One of the benefits of working in sales is that it can be an extremely lucrative career – if you are compensated appropriately. Whether selling your product is transactional or complex, you should always ensure that your compensation structure is logical and fair. We’ve compiled a list of the aspects you should look for to ensure your compensation plan works for you.

Compensation must be tied to your KPIs

It’s a no-brainer that bonuses and commission should be linked with the key performance indicators (KPIs) that your organization measures. However, as new duties are added to the sales job description, or as company priorities shift, sales commissions can become separate from measurement. When you are evaluating a new job offer, ask what the KPIs for the role are and how they match up against the compensation structure. If you hear, for instance, that you are bonused on recurring revenue, but measured on closed deals, you should think about whether you are going to be set up for success in this role.

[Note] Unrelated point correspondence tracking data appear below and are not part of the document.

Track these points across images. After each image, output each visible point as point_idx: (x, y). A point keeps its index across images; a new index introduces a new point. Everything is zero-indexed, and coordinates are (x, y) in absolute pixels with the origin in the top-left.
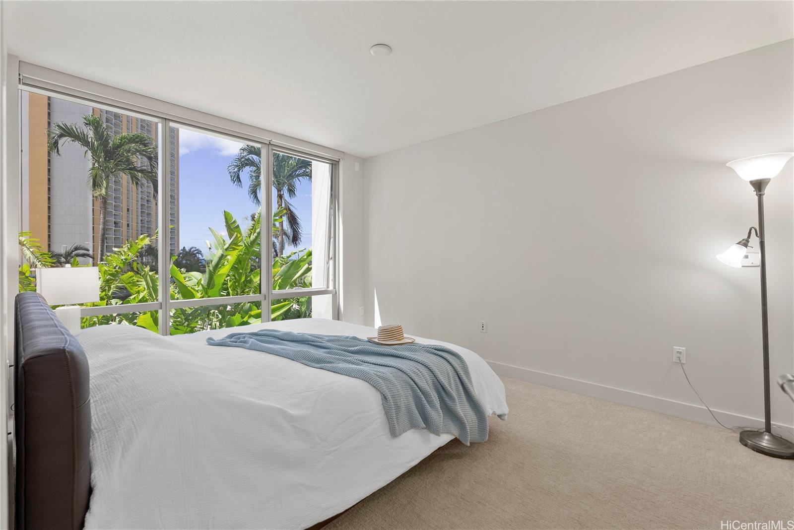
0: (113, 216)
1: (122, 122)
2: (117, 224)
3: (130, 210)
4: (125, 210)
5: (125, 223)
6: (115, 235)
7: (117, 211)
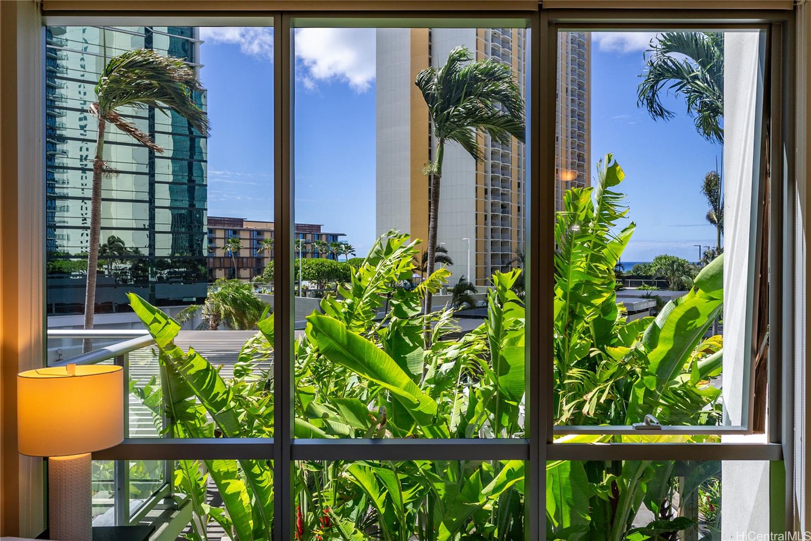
0: (500, 196)
1: (511, 49)
2: (505, 208)
3: (522, 186)
4: (515, 185)
5: (514, 205)
6: (502, 225)
7: (505, 188)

The commission structure should accurately reflect the impact you have on the sale

Credit should be given where credit is due, and your sales compensation structure should reflect this. If you are selling the type of product that requires little time and effort, you should expect to have lower commission and bonuses and higher base salary. Likewise, if there are several people involved in the sales process, say, a business development rep, an advisor, a solutions engineer, or others, you should expect to split the commission. When you are the primary person responsible for closing a complex sale, you should expect a high percentage of commission.

Commission and bonuses that don’t leave you high and dry

Enterprise sales are known to be feast or famine, but that doesn’t mean you should be left to starve in between deals. Even if the commission looks lucrative, bear in mind the length of the sales cycle for the product you are selling. If closing the deal takes a year or years, consider whether you will want a salary that gives you more financial security while you work toward your next deal.

You developed good negotiation skills from your experience closing sales, so use them. Ensure that your compensation plan is reasonable, and negotiate to make sure you get the best deal possible.